La fermeture des abattoirs Gad de Lampaul-Guimiliau et le plan pour la Bretagne proposés par le gouvernement ont été largement commentés. J'ai  rappelé que dans le désastre que subit l'agroalimentaire finistérien, il fallait se garder des généralités. Il faut en effet bien distinguer la  situation des entreprises selon qu'elles font l'objet d'une procédure collective devant un tribunal de commerce et les autres, qui ferment par convenance des actionnaires. Gad et Doux ont déposé le bilan, faute de trésorerie suffisante, tandis que Boutet-Nicolas et Marine Harvest continuent de réaliser des profits substantiels ce qui ne dissuade pas les actionnaires de décider la fermeture pour des raisons d'opportunités qui échappent à l'entendement. Les exigences des pouvoirs publics vis-à-vis de ces dernières doivent être bien plus fortes sur le volet social et sur l'obligation de revitalisation des sites. Enfin, j'ai réaffirmé que chaque salarié, chaque territoire fragilisé, devra faire l'objet d'une égalité de traitement dans le cadre des mesures qui seront déployées dans le cadre du plan Bretagne. J'y serai attentif s'agissant de Boutet-Nicolas et de Rosporden.

Notre collègue François Marc, rapporteur général de la Commission des Finances du Sénat, est intervenu pour souligner que l'écotaxe proposée à l'époque par Jean-Louis Borloo, et défendue par Nicolas Sarkozy, était viciée dès l'origine pour deux raisons. La première tient au fait que la création d'un nouveau prélèvement en matière de fiscalité écologique doit s'efforcer de substituer une nouvelle assiette à une autre déjà existante (par exemple, comme l'a préconisé le Conseil économique et social, il s'agirait d'augmenter la fiscalité verte en réduisant la TVA).

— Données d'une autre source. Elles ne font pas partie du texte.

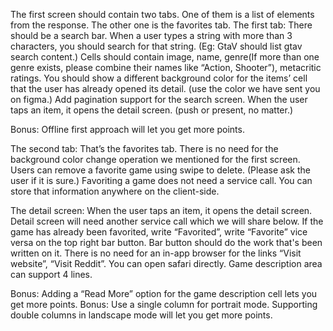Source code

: The first screen should contain two tabs. One of them is a list of elements from the response. The other one is the favorites tab.
The first tab:
There should be a search bar. When a user types a string with more than 3 characters, you should search for that string. (Eg: GtaV should list gtav search content.)
Cells should contain image, name, genre(If more than one genre exists, please combine their names like “Action, Shooter”), metacritic ratings.
You should show a different background color for the items’ cell that the user has already opened its detail. (use the color we have sent you on figma.)
Add pagination support for the search screen.
When the user taps an item, it opens the detail screen. (push or present, no matter.)

Bonus: Offline first approach will let you get more points. 

The second tab:
	That’s the favorites tab. 
	There is no need for the background color change operation we mentioned for the first screen.
	Users can remove a favorite game using swipe to delete. (Please ask the user if it is sure.)
	Favoriting a game does not need a service call. You can store that information anywhere on the client-side.

The detail screen:
	When the user taps an item, it opens the detail screen. Detail screen will need another service call which we will share below.
If the game has already been favorited, write “Favorited”, write “Favorite” vice versa on the top right bar button. Bar button should do the work that's been written on it. 
There is no need for an in-app browser for the links “Visit website”, “Visit Reddit”. You can open safari directly.
	Game description area can support 4 lines.



Bonus: Adding a “Read More” option for the game description cell lets you get more points.
Bonus: Use a single column for portrait mode. Supporting double columns in landscape mode will let you get more points.
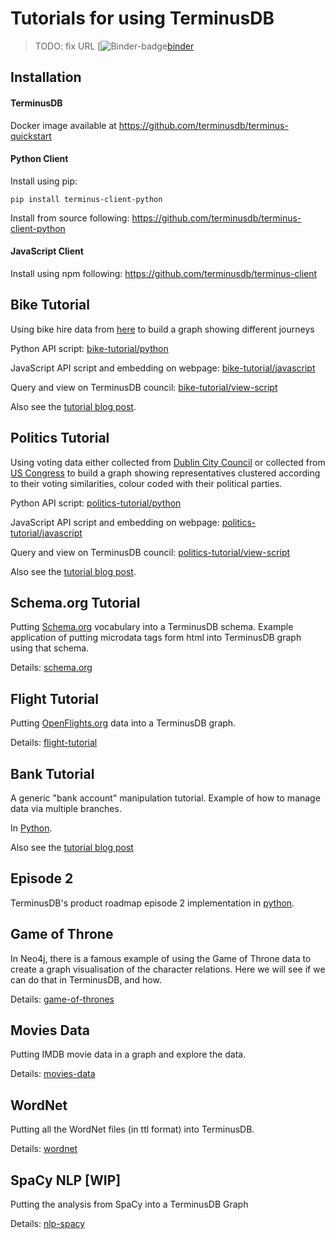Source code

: # Tutorials for using TerminusDB

> TODO: fix URL
> [![Binder-badge][][binder]

[binder-badge]: https://mybinder.org/badge_logo.svg
[binder]: https://mybinder.org/v2/gh/bollwyvl/terminusdb-tutorials/add-binder?urlpath=lab

## Installation

#### TerminusDB

Docker image available at https://github.com/terminusdb/terminus-quickstart

#### Python Client

Install using pip:

`pip install terminus-client-python`

Install from source following:
https://github.com/terminusdb/terminus-client-python

#### JavaScript Client

Install using npm following:
https://github.com/terminusdb/terminus-client

## Bike Tutorial

Using bike hire data from [here](https://www.capitalbikeshare.com/system-data) to build a graph showing different journeys

Python API script: [bike-tutorial/python](https://github.com/terminusdb/terminus-tutorials/tree/master/bike-tutorial/python)

JavaScript API script and embedding on webpage: [bike-tutorial/javascript](https://github.com/terminusdb/terminus-tutorials/tree/master/bike-tutorial/javascript)

Query and view on TerminusDB council: [bike-tutorial/view-script](https://github.com/terminusdb/terminus-tutorials/tree/master/bike-tutorial/view-script)

Also see the [tutorial blog post](https://medium.com/terminusdb/my-first-terminusdb-graph-visualisation-bike-share-data-39c59a1ab86a?source=friends_link&sk=2f877df5dcb2f00b9e4e85d5088f015e).

## Politics Tutorial

Using voting data either collected from [Dublin City Council](https://terminusdb.com/t/data/council/) or collected from [US Congress](https://terminusdb.com/t/data/congress/) to build a graph showing representatives clustered according to their voting similarities, colour coded with their political parties.

Python API script: [politics-tutorial/python](https://github.com/terminusdb/terminus-tutorials/tree/master/politics-tutorial/python)

JavaScript API script and embedding on webpage: [politics-tutorial/javascript](https://github.com/terminusdb/terminus-tutorials/tree/master/politics-tutorial/javascript)

Query and view on TerminusDB council: [politics-tutorial/view-script](https://github.com/terminusdb/terminus-tutorials/tree/master/politics-tutorial/view-script)

Also see the [tutorial blog post](https://medium.com/terminusdb/are-you-supporting-the-right-politician-b742debbc8d9?source=friends_link&sk=9dcc6e3f2fbd1a8a50a48c41510808ef).

## Schema.org Tutorial

Putting [Schema.org](https://schema.org/) vocabulary into a TerminusDB schema. Example application of putting microdata tags form html into TerminusDB graph using that schema.

Details: [schema.org](https://github.com/terminusdb/terminus-tutorials/tree/master/schema.org)

## Flight Tutorial

Putting [OpenFlights.org](https://openflights.org/) data into a TerminusDB graph.

Details: [flight-tutorial](https://github.com/terminusdb/terminus-tutorials/tree/master/flight-tutorial)

## Bank Tutorial

A generic "bank account" manipulation tutorial. Example of how to manage data via multiple branches.

In [Python](https://github.com/terminusdb/terminus-tutorials/tree/master/bank-tutorial/taking_terminus_to_the_bank.py).

Also see the [tutorial blog post](https://terminusdb.com/blog/2020/07/27/taking-terminusdb-to-the-bank/?source=friends_link&sk=9dcc6e3f2fbd1a8a50a48c41510808ef)

## Episode 2

TerminusDB's product roadmap episode 2 implementation in [python](https://github.com/terminusdb/terminus-tutorials/tree/master/episode-2/episode2.py).

## Game of Throne

In Neo4j, there is a famous example of using the Game of Throne data to create a graph visualisation of the character relations. Here we will see if we can do that in TerminusDB, and how.

Details: [game-of-thrones](https://github.com/terminusdb/terminusdb-tutorials/tree/master/game-of-thrones)

## Movies Data

Putting IMDB movie data in a graph and explore the data.

Details: [movies-data](https://github.com/terminusdb/terminusdb-tutorials/tree/master/movies-data)

## WordNet

Putting all the WordNet files (in ttl format) into TerminusDB.

Details: [wordnet](https://github.com/terminusdb/terminusdb-tutorials/tree/master/wordnet)

## SpaCy NLP [WIP]

Putting the analysis from SpaCy into a TerminusDB Graph

Details: [nlp-spacy](https://github.com/terminusdb/terminusdb-tutorials/tree/master/nlp-spacy)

La seconde tient à ses effets économiques pervers qui créent une véritable distorsion de concurrence entre les territoires selon leur positionnement géographique et leur éloignement des bassins de consommation. Or, l'écotaxe Borloo sur les poids-lourds remet en cause l'organisation logistique des transports des marchandises bretonnes alors même qu'il n'existe pas de solution alternative, telle que le ferroutage ou la multimodalité. C'est pourquoi, le Conseil général a adopté à l'unanimité un voeu demandant le retrait de l'écotaxe afin de préserver la compétitivité de notre économie bretonne.